If not for the nutty religious stuff I might be a Republican myself.
Well, maybe not.
Here’s a very close-up blow-up of Ben Carson’s tiny face. From this you can see that I really do draw in pencil and crank up the contrast to make it look like ink. I use yellow Dixon Ticonderoga pencils, with little pink erasers on the end (I always use up the pink erasers). Pencils are forgiving to indecisive cartoonists, like me.
I get lots of e-mails with the same message, like this one from little Johnny in Nashville, who writes, “Dear Mr. Cagle, Please explain your cartoon to me. My paper is due tomorrow.”
I hate having to explain myself. So does Wisconsin Governor, Scott Walker.
Walker doesn’t like “gotcha” questions from the media. When a reporter asks a politician a question, and knows that an honest answer would be an answer that many people won’t like hearing, that is a “gotcha” question. Walker has been clumsy while learning to avoid “gotcha” questions.
I drew a cartoon showing a reporter interviewing Walker.
Reporter asks, “Gays?”
Walker says, “I don’t wanna answer that.” Walker thinks, “Homos are so nasty.”
Reporter then asks, “Evolution?”
Walker says, “I won’t answer.” Walker thinks, “This liberal ape doesn’t know that evolution is only a ‘theory’.”
Reporter asks, “Do you think Obama is a Christian?”
Walker says, “I never asked him.” Walker thinks, “I never asked that liberal, Muslim, Kenyan atheist.”
Journalists must be accurate and report the exact words a politician says. My job is better. As an editorial cartoonist, I have the freedom to put any words into the mouths of politicians that I want; I can even choose to put any thoughts into their brains.
Republican candidates must pander to the basest of their conservative base, especially in the presidential primaries. My worry is that politicians really believe the blather that they spew. I would like to hear honest answers to the “gotcha” questions.
The problem with avoiding “gotcha” questions is that I’m left with the impression that Walker really believes the knuckle-dragging nonsense that I write into his thought bubbles.

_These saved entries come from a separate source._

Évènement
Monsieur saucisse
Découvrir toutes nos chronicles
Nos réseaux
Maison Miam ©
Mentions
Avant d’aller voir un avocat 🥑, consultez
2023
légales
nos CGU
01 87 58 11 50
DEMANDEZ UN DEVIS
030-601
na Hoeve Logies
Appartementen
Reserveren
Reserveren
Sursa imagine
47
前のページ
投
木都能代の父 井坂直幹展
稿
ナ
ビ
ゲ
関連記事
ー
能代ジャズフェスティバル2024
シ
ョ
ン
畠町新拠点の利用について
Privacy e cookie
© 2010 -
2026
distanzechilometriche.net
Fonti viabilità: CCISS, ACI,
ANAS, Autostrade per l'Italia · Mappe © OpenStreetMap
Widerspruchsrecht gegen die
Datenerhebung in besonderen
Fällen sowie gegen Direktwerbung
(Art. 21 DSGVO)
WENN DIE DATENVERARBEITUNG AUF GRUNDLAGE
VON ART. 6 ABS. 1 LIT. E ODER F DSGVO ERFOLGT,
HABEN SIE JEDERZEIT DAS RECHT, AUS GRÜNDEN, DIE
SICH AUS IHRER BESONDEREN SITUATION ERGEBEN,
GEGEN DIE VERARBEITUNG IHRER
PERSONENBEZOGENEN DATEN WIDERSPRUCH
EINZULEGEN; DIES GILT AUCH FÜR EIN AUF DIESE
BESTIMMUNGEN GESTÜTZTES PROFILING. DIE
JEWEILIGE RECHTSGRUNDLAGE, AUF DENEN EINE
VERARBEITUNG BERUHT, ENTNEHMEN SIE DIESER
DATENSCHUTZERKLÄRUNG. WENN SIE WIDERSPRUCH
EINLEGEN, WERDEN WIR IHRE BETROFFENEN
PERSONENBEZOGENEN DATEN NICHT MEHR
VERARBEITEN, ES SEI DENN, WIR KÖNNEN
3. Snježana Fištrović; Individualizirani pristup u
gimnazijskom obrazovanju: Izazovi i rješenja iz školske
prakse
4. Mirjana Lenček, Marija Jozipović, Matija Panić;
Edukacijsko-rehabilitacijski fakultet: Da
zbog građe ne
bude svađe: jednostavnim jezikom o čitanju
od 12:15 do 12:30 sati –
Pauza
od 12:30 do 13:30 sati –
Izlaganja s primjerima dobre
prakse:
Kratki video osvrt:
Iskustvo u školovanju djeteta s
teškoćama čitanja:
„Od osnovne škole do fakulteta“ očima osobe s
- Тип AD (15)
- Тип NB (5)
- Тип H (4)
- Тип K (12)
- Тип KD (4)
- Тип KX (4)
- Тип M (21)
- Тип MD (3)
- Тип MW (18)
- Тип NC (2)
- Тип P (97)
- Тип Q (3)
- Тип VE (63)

An even bigger problem is that cartoons are not so funny when they are explained.
Richard Nixon is great fun to draw. It would have been wonderful to work as an editorial cartoonist during the Watergate days. It was an editorial cartooning renaissance.
This week, the pack of cartoonists all ran in the direction of comparing Barack Obama with Richard Nixon because of Obama’s worsening three scandals: the AP records seizure, Benghazi and the IRS. I draw metamorphosis cartoons every so often, when the news seems to be calling out for them. Here is the line art for Obama turning into Nixon, which most readers will see in newspapers that print in black and white.
Here’s the color version.
Just after the presidential election, the folks at Fox News were apoplectic about their loss, and ranted that Obama would be free to be the wild, radical leftist they knew he was all along, now that he was freed from the constraints of needing to be re-elected. So I drew this metamorphosis cartoon.
Back when Apple was rejecting my iPhone app applications, I drew this Apple metamorphosis cartoon …
And I drew this one when Disney bought Marvel Comics.
Cartoonists draw evolution themed cartoons all the time – which are pretty similar to metamorphosis, I guess. Here is Mitt Romney, and his evolving views about evolution, from back in 2007.
Here’s an evolving Donald Trump from 2011.
And a general evolution of man cartoon …
Cartooning, evolution and metamorphosis! It’s a tradition! I’m working on another one today.